#### [Task directions]
Reproduce all of the data below word for word, leaving out the pictures.

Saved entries
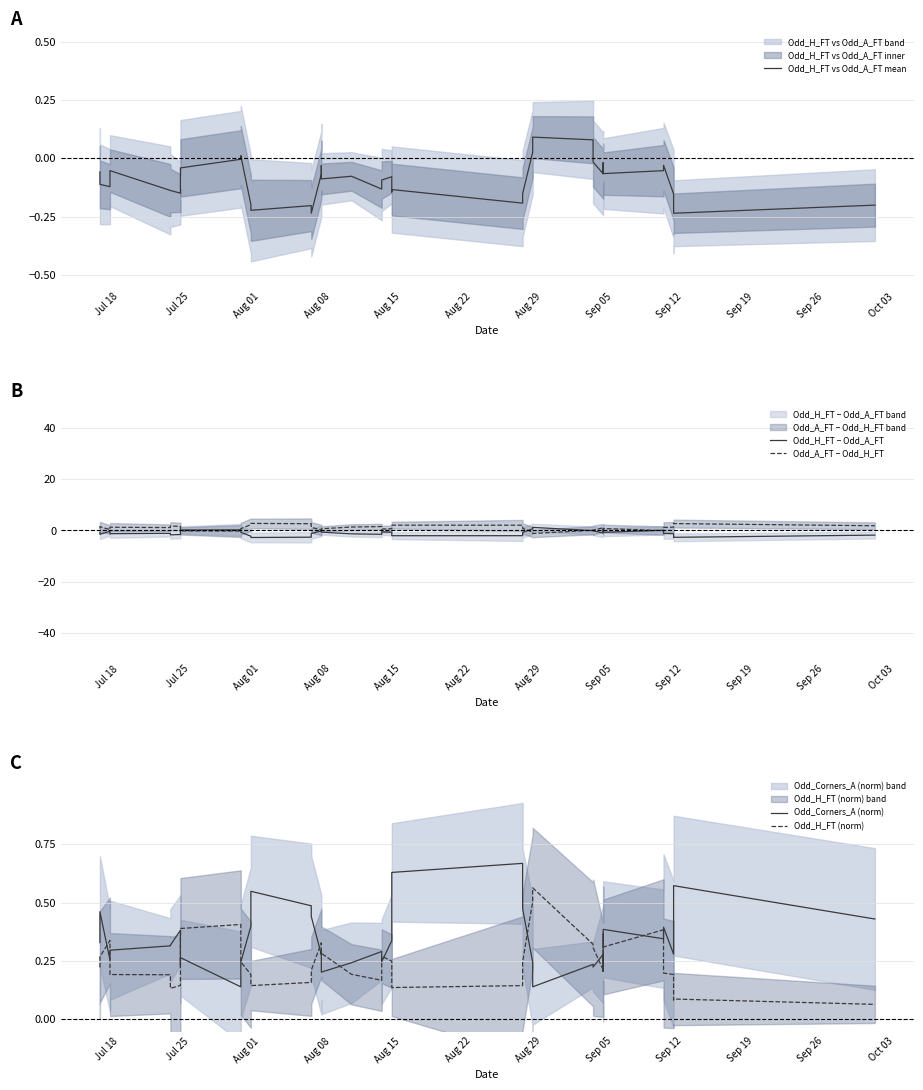

How many intersections are there between Odd_Corners_A (norm) and Odd_A_FT − Odd_H_FT?

10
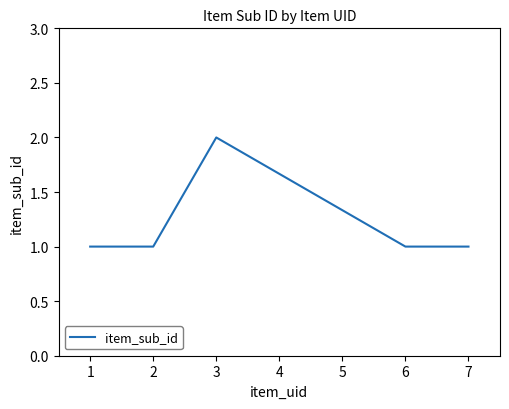

How many distinct data groups are displayed?

1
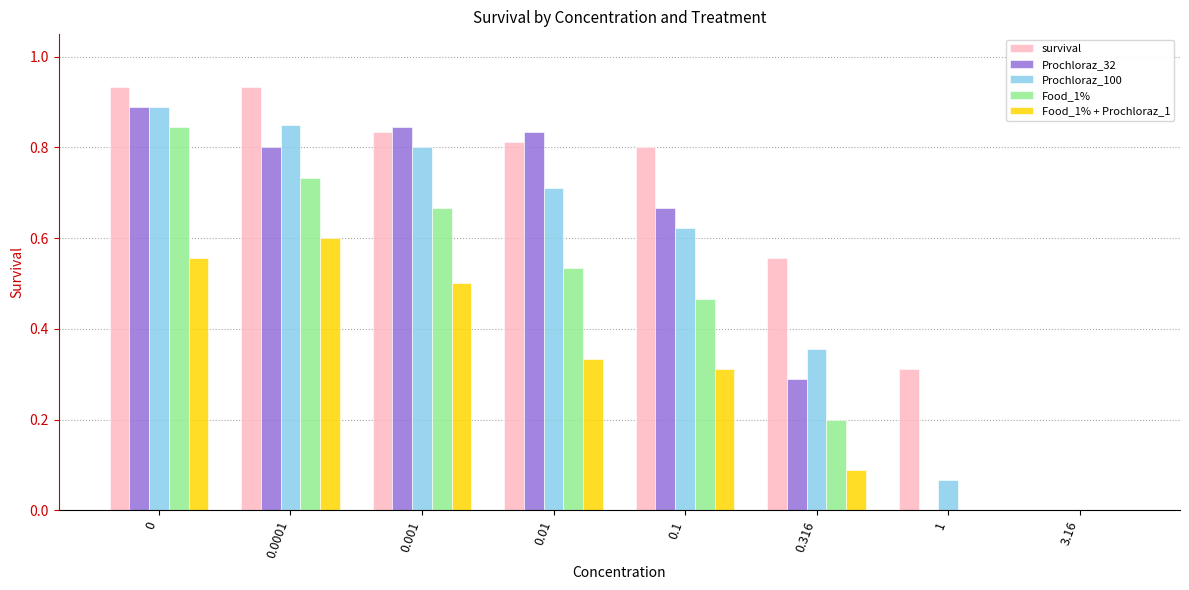

Between 0 and 0.316, which series saw the biggest shift?

Food_1%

#### [Written response]
How many intersections are there between Odd_Corners_A (norm) and Odd_A_FT − Odd_H_FT?

10

How many distinct data groups are displayed?

1

Between 0 and 0.316, which series saw the biggest shift?

Food_1%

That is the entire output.